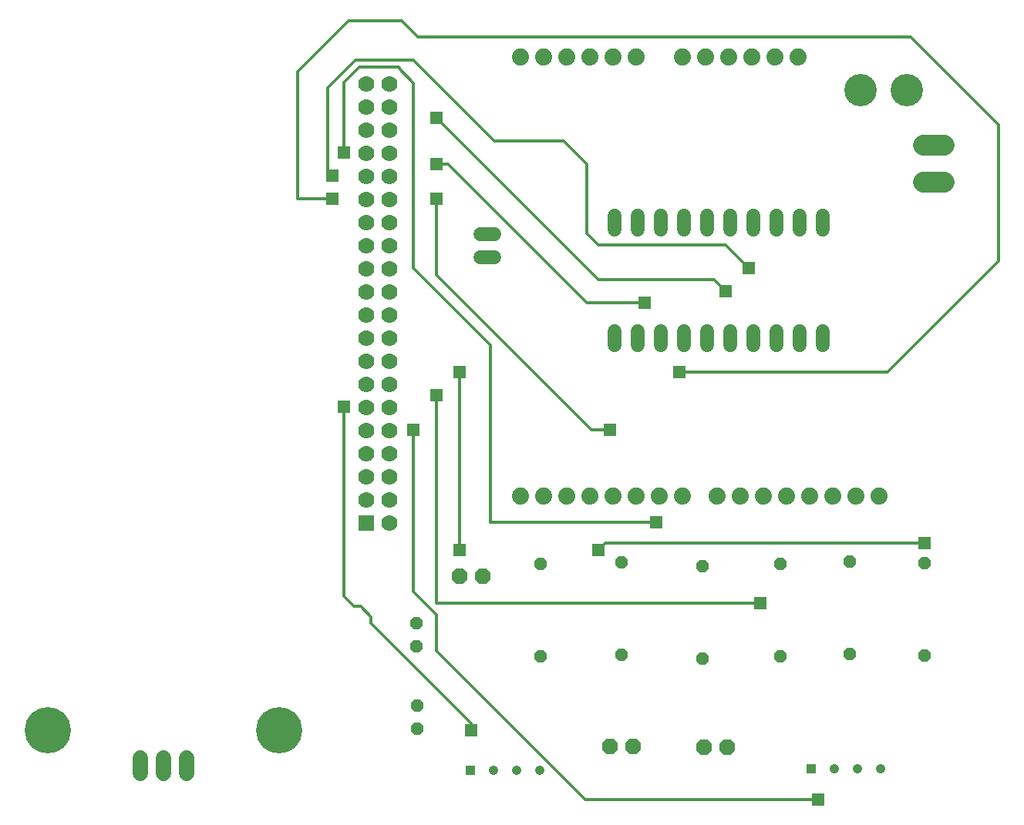
<source format=gbr>
G04 EAGLE Gerber RS-274X export*
G75*
%MOMM*%
%FSLAX34Y34*%
%LPD*%
%INTop Copper*%
%IPPOS*%
%AMOC8*
5,1,8,0,0,1.08239X$1,22.5*%
G01*
%ADD10P,1.429621X8X292.500000*%
%ADD11P,1.429621X8X112.500000*%
%ADD12C,1.524000*%
%ADD13C,3.556000*%
%ADD14P,1.855758X8X22.500000*%
%ADD15R,1.778000X1.778000*%
%ADD16C,1.778000*%
%ADD17R,1.058000X1.058000*%
%ADD18C,1.058000*%
%ADD19C,1.879600*%
%ADD20C,5.080000*%
%ADD21C,2.247900*%
%ADD22C,1.676400*%
%ADD23R,1.350000X1.350000*%
%ADD24C,0.304800*%


D10*
X562102Y270002D03*
X562102Y244602D03*
D11*
X562610Y153670D03*
X562610Y179070D03*
D12*
X631865Y671576D02*
X647105Y671576D01*
X647105Y696976D02*
X631865Y696976D01*
D13*
X1049528Y855472D03*
X1100328Y855472D03*
D14*
X877824Y133350D03*
X903224Y133350D03*
X774446Y134366D03*
X799846Y134366D03*
D15*
X506966Y380118D03*
D16*
X532366Y380118D03*
X506966Y405518D03*
X532366Y405518D03*
X506966Y430918D03*
X532366Y430918D03*
X506966Y456318D03*
X532366Y456318D03*
X506966Y481718D03*
X532366Y481718D03*
X506966Y507118D03*
X532366Y507118D03*
X506966Y532518D03*
X532366Y532518D03*
X506966Y557918D03*
X532366Y557918D03*
X506966Y583318D03*
X532366Y583318D03*
X506966Y608718D03*
X532366Y608718D03*
X506966Y634118D03*
X532366Y634118D03*
X506966Y659518D03*
X532366Y659518D03*
X506966Y684918D03*
X532366Y684918D03*
X506966Y710318D03*
X532366Y710318D03*
X506966Y735718D03*
X532366Y735718D03*
X506966Y761118D03*
X532366Y761118D03*
X506966Y786518D03*
X532366Y786518D03*
X506966Y811918D03*
X532366Y811918D03*
X506966Y837318D03*
X532366Y837318D03*
X506966Y862718D03*
X532366Y862718D03*
D10*
X1037590Y337566D03*
X1037590Y235966D03*
X698246Y335026D03*
X698246Y233426D03*
X961898Y334772D03*
X961898Y233172D03*
X875792Y332740D03*
X875792Y231140D03*
X787146Y336550D03*
X787146Y234950D03*
D12*
X779526Y575310D02*
X779526Y590550D01*
X804926Y590550D02*
X804926Y575310D01*
X830326Y575310D02*
X830326Y590550D01*
X855726Y590550D02*
X855726Y575310D01*
X881126Y575310D02*
X881126Y590550D01*
X906526Y590550D02*
X906526Y575310D01*
X931926Y575310D02*
X931926Y590550D01*
X957326Y590550D02*
X957326Y575310D01*
X982726Y575310D02*
X982726Y590550D01*
X1008126Y590550D02*
X1008126Y575310D01*
X1008126Y702310D02*
X1008126Y717550D01*
X982726Y717550D02*
X982726Y702310D01*
X957326Y702310D02*
X957326Y717550D01*
X931926Y717550D02*
X931926Y702310D01*
X906526Y702310D02*
X906526Y717550D01*
X881126Y717550D02*
X881126Y702310D01*
X855726Y702310D02*
X855726Y717550D01*
X830326Y717550D02*
X830326Y702310D01*
X804926Y702310D02*
X804926Y717550D01*
X779526Y717550D02*
X779526Y702310D01*
D17*
X995680Y109982D03*
D18*
X1021080Y109982D03*
X1046480Y109982D03*
X1071880Y109982D03*
D17*
X621030Y107696D03*
D18*
X646430Y107696D03*
X671830Y107696D03*
X697230Y107696D03*
D19*
X981456Y891794D03*
X956056Y891794D03*
X930656Y891794D03*
X905256Y891794D03*
X879856Y891794D03*
X854456Y891794D03*
X803656Y891794D03*
X778256Y891794D03*
X752856Y891794D03*
X727456Y891794D03*
X702056Y891794D03*
X676656Y891794D03*
X676656Y409194D03*
X702056Y409194D03*
X727456Y409194D03*
X752856Y409194D03*
X778256Y409194D03*
X803656Y409194D03*
X829056Y409194D03*
X854456Y409194D03*
X892556Y409194D03*
X917956Y409194D03*
X943356Y409194D03*
X968756Y409194D03*
X994156Y409194D03*
X1019556Y409194D03*
X1044956Y409194D03*
X1070356Y409194D03*
D20*
X156972Y152400D03*
X410972Y152400D03*
D14*
X609600Y321564D03*
X635000Y321564D03*
D11*
X1119886Y233934D03*
X1119886Y335534D03*
D21*
X1118299Y795528D02*
X1140778Y795528D01*
X1140778Y754888D02*
X1118299Y754888D01*
D22*
X259080Y121412D02*
X259080Y104648D01*
X284480Y104648D02*
X284480Y121412D01*
X309880Y121412D02*
X309880Y104648D01*
D23*
X584200Y774700D03*
D24*
X596900Y774700D01*
X749300Y622300D01*
X812800Y622300D01*
D23*
X812800Y622300D03*
X584200Y825500D03*
D24*
X762000Y647700D01*
X889000Y647700D01*
X901700Y635000D01*
D23*
X901700Y635000D03*
X469900Y736600D03*
D24*
X431800Y736600D01*
X431800Y876300D01*
X546098Y931692D02*
X563390Y914400D01*
X487192Y931692D02*
X431800Y876300D01*
X487192Y931692D02*
X546098Y931692D01*
X1104900Y914400D02*
X1201420Y817880D01*
X1201420Y668020D01*
X1079500Y546100D01*
X850900Y546100D01*
X1104900Y914400D02*
X563390Y914400D01*
D23*
X850900Y546100D03*
X469900Y762000D03*
D24*
X464246Y767654D02*
X464246Y857946D01*
X464246Y767654D02*
X469900Y762000D01*
X464246Y857946D02*
X495300Y889000D01*
X558800Y889000D01*
X647700Y800100D01*
X723900Y800100D01*
X749300Y774700D01*
X749300Y698500D01*
X762000Y685800D01*
X901700Y685800D01*
X927100Y660400D01*
D23*
X927100Y660400D03*
X584200Y736600D03*
D24*
X584200Y652780D01*
X754380Y482600D01*
X774700Y482600D01*
D23*
X774700Y482600D03*
X482600Y787400D03*
D24*
X543123Y880110D02*
X542561Y880672D01*
X542290Y880110D02*
X543123Y880110D01*
X542561Y880672D02*
X499311Y880672D01*
X482600Y863961D02*
X482600Y787400D01*
X482600Y863961D02*
X499311Y880672D01*
X542290Y880110D02*
X558800Y863600D01*
X558800Y660400D01*
X643636Y575564D01*
X643636Y381000D01*
X825500Y381000D01*
D23*
X825500Y381000D03*
D24*
X584200Y292100D02*
X584200Y520700D01*
X584200Y292100D02*
X939800Y292100D01*
D23*
X584200Y520700D03*
X939800Y292100D03*
D24*
X558800Y304800D02*
X558800Y482600D01*
X558800Y304800D02*
X584200Y279400D01*
X584200Y239346D01*
X747346Y76200D02*
X1003300Y76200D01*
X747346Y76200D02*
X584200Y239346D01*
D23*
X558800Y482600D03*
X1003300Y76200D03*
D24*
X482600Y298958D02*
X482600Y508000D01*
X512191Y269367D02*
X622300Y159258D01*
X622300Y152400D01*
D23*
X482600Y508000D03*
X622300Y152400D03*
D24*
X493522Y288036D02*
X482600Y298958D01*
X512191Y276479D02*
X512191Y269367D01*
X500634Y288036D02*
X493522Y288036D01*
X500634Y288036D02*
X512191Y276479D01*
D23*
X609600Y546100D03*
D24*
X609600Y350520D01*
D23*
X609600Y350520D03*
X1120140Y358140D03*
D24*
X769620Y358140D01*
X762000Y350520D01*
D23*
X762000Y350520D03*
M02*

</source>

• REQUEST:
Without the pictures, copy the entries from their first line through the line containing "X877824Y133350D03*", and only those lines.

• YOUR SOLUTION:
<source format=gbr>
G04 EAGLE Gerber RS-274X export*
G75*
%MOMM*%
%FSLAX34Y34*%
%LPD*%
%INTop Copper*%
%IPPOS*%
%AMOC8*
5,1,8,0,0,1.08239X$1,22.5*%
G01*
%ADD10P,1.429621X8X292.500000*%
%ADD11P,1.429621X8X112.500000*%
%ADD12C,1.524000*%
%ADD13C,3.556000*%
%ADD14P,1.855758X8X22.500000*%
%ADD15R,1.778000X1.778000*%
%ADD16C,1.778000*%
%ADD17R,1.058000X1.058000*%
%ADD18C,1.058000*%
%ADD19C,1.879600*%
%ADD20C,5.080000*%
%ADD21C,2.247900*%
%ADD22C,1.676400*%
%ADD23R,1.350000X1.350000*%
%ADD24C,0.304800*%


D10*
X562102Y270002D03*
X562102Y244602D03*
D11*
X562610Y153670D03*
X562610Y179070D03*
D12*
X631865Y671576D02*
X647105Y671576D01*
X647105Y696976D02*
X631865Y696976D01*
D13*
X1049528Y855472D03*
X1100328Y855472D03*
D14*
X877824Y133350D03*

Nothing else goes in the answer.